─── Provided entries
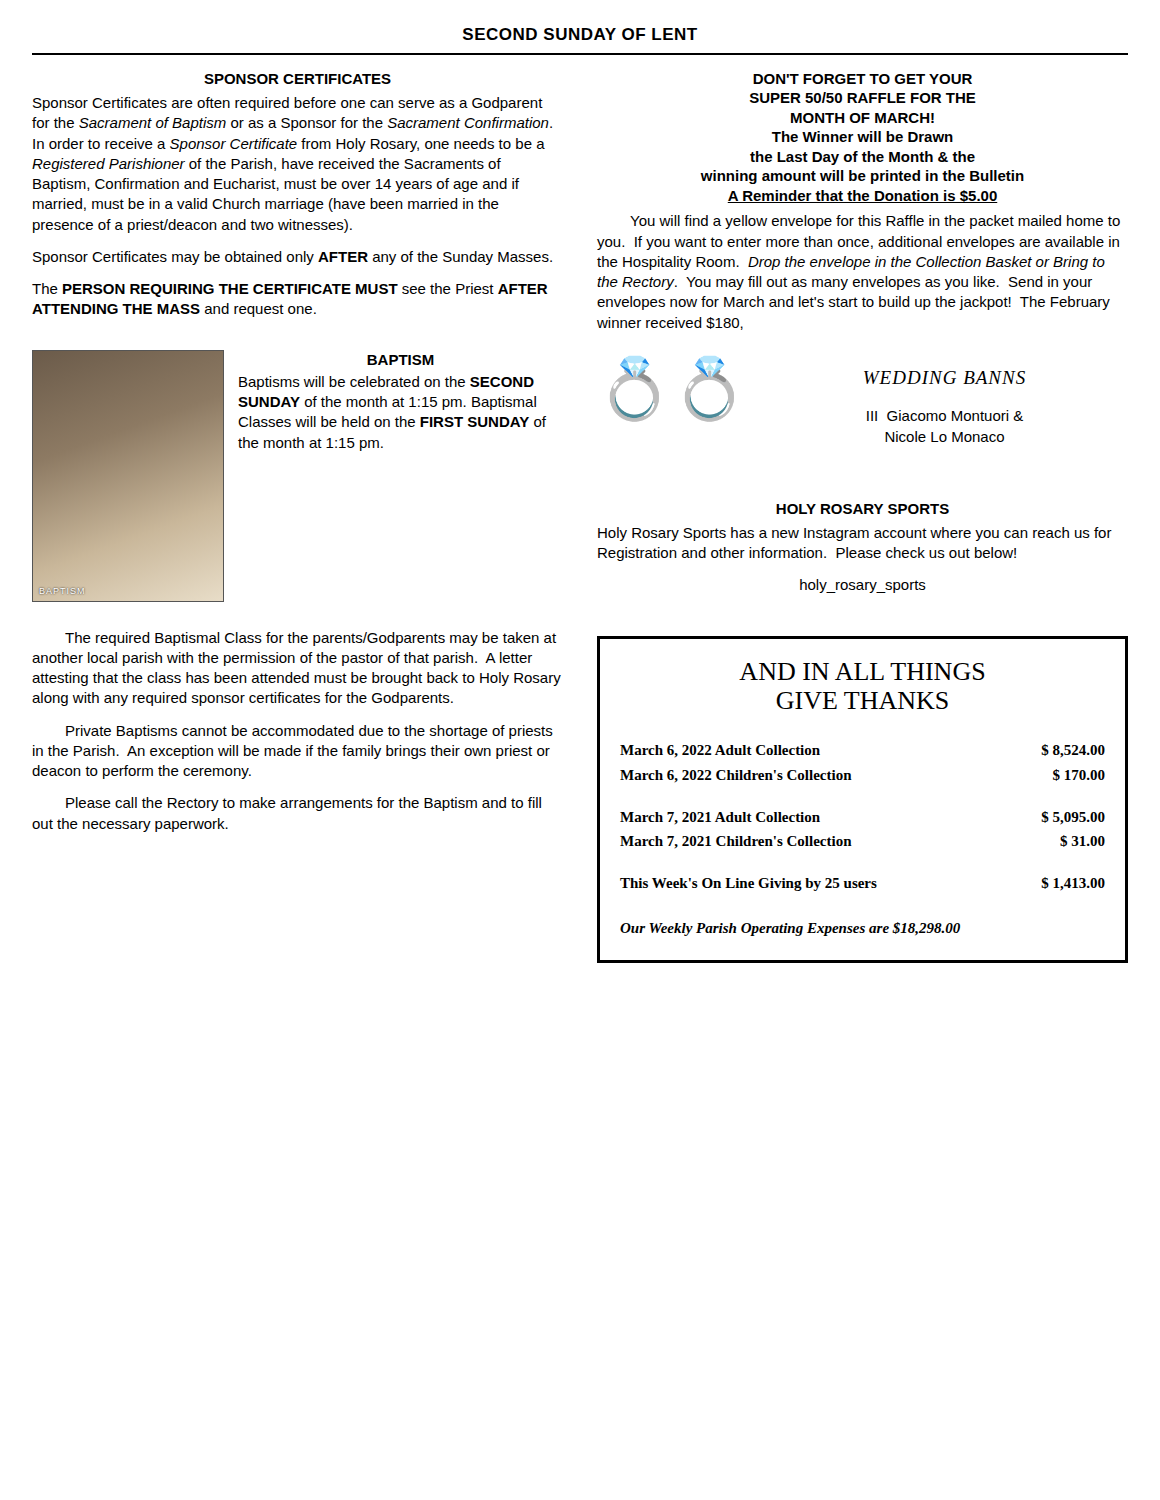SECOND SUNDAY OF LENT
SPONSOR CERTIFICATES
Sponsor Certificates are often required before one can serve as a Godparent for the Sacrament of Baptism or as a Sponsor for the Sacrament Confirmation. In order to receive a Sponsor Certificate from Holy Rosary, one needs to be a Registered Parishioner of the Parish, have received the Sacraments of Baptism, Confirmation and Eucharist, must be over 14 years of age and if married, must be in a valid Church marriage (have been married in the presence of a priest/deacon and two witnesses).
Sponsor Certificates may be obtained only AFTER any of the Sunday Masses.
The PERSON REQUIRING THE CERTIFICATE MUST see the Priest AFTER ATTENDING THE MASS and request one.
BAPTISM
Baptisms will be celebrated on the SECOND SUNDAY of the month at 1:15 pm. Baptismal Classes will be held on the FIRST SUNDAY of the month at 1:15 pm.
The required Baptismal Class for the parents/Godparents may be taken at another local parish with the permission of the pastor of that parish. A letter attesting that the class has been attended must be brought back to Holy Rosary along with any required sponsor certificates for the Godparents.
Private Baptisms cannot be accommodated due to the shortage of priests in the Parish. An exception will be made if the family brings their own priest or deacon to perform the ceremony.
Please call the Rectory to make arrangements for the Baptism and to fill out the necessary paperwork.
DON'T FORGET TO GET YOUR
SUPER 50/50 RAFFLE FOR THE
MONTH OF MARCH!
The Winner will be Drawn
the Last Day of the Month & the
winning amount will be printed in the Bulletin
A Reminder that the Donation is $5.00
You will find a yellow envelope for this Raffle in the packet mailed home to you. If you want to enter more than once, additional envelopes are available in the Hospitality Room. Drop the envelope in the Collection Basket or Bring to the Rectory. You may fill out as many envelopes as you like. Send in your envelopes now for March and let's start to build up the jackpot! The February winner received $180,
💍💍
WEDDING BANNS
III Giacomo Montuori &
Nicole Lo Monaco
HOLY ROSARY SPORTS
Holy Rosary Sports has a new Instagram account where you can reach us for Registration and other information. Please check us out below!
holy_rosary_sports
AND IN ALL THINGS
GIVE THANKS
| March 6, 2022 Adult Collection | $ 8,524.00 |
| March 6, 2022 Children's Collection | $ 170.00 |
| March 7, 2021 Adult Collection | $ 5,095.00 |
| March 7, 2021 Children's Collection | $ 31.00 |
| This Week's On Line Giving by 25 users | $ 1,413.00 |
Our Weekly Parish Operating Expenses are $18,298.00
──────
Task goal:
Retype the records above exactly, and keep any picture out of what you write.

Exercise output:
SECOND SUNDAY OF LENT
SPONSOR CERTIFICATES
Sponsor Certificates are often required before one can serve as a Godparent for the Sacrament of Baptism or as a Sponsor for the Sacrament Confirmation. In order to receive a Sponsor Certificate from Holy Rosary, one needs to be a Registered Parishioner of the Parish, have received the Sacraments of Baptism, Confirmation and Eucharist, must be over 14 years of age and if married, must be in a valid Church marriage (have been married in the presence of a priest/deacon and two witnesses).
Sponsor Certificates may be obtained only AFTER any of the Sunday Masses.
The PERSON REQUIRING THE CERTIFICATE MUST see the Priest AFTER ATTENDING THE MASS and request one.
BAPTISM
Baptisms will be celebrated on the SECOND SUNDAY of the month at 1:15 pm. Baptismal Classes will be held on the FIRST SUNDAY of the month at 1:15 pm.
The required Baptismal Class for the parents/Godparents may be taken at another local parish with the permission of the pastor of that parish. A letter attesting that the class has been attended must be brought back to Holy Rosary along with any required sponsor certificates for the Godparents.
Private Baptisms cannot be accommodated due to the shortage of priests in the Parish. An exception will be made if the family brings their own priest or deacon to perform the ceremony.
Please call the Rectory to make arrangements for the Baptism and to fill out the necessary paperwork.
DON'T FORGET TO GET YOUR
SUPER 50/50 RAFFLE FOR THE
MONTH OF MARCH!
The Winner will be Drawn
the Last Day of the Month & the
winning amount will be printed in the Bulletin
A Reminder that the Donation is $5.00
You will find a yellow envelope for this Raffle in the packet mailed home to you. If you want to enter more than once, additional envelopes are available in the Hospitality Room. Drop the envelope in the Collection Basket or Bring to the Rectory. You may fill out as many envelopes as you like. Send in your envelopes now for March and let's start to build up the jackpot! The February winner received $180,
💍💍
WEDDING BANNS
III Giacomo Montuori &
Nicole Lo Monaco
HOLY ROSARY SPORTS
Holy Rosary Sports has a new Instagram account where you can reach us for Registration and other information. Please check us out below!
holy_rosary_sports
AND IN ALL THINGS
GIVE THANKS
| March 6, 2022 Adult Collection | $ 8,524.00 |
| March 6, 2022 Children's Collection | $ 170.00 |
| March 7, 2021 Adult Collection | $ 5,095.00 |
| March 7, 2021 Children's Collection | $ 31.00 |
| This Week's On Line Giving by 25 users | $ 1,413.00 |
Our Weekly Parish Operating Expenses are $18,298.00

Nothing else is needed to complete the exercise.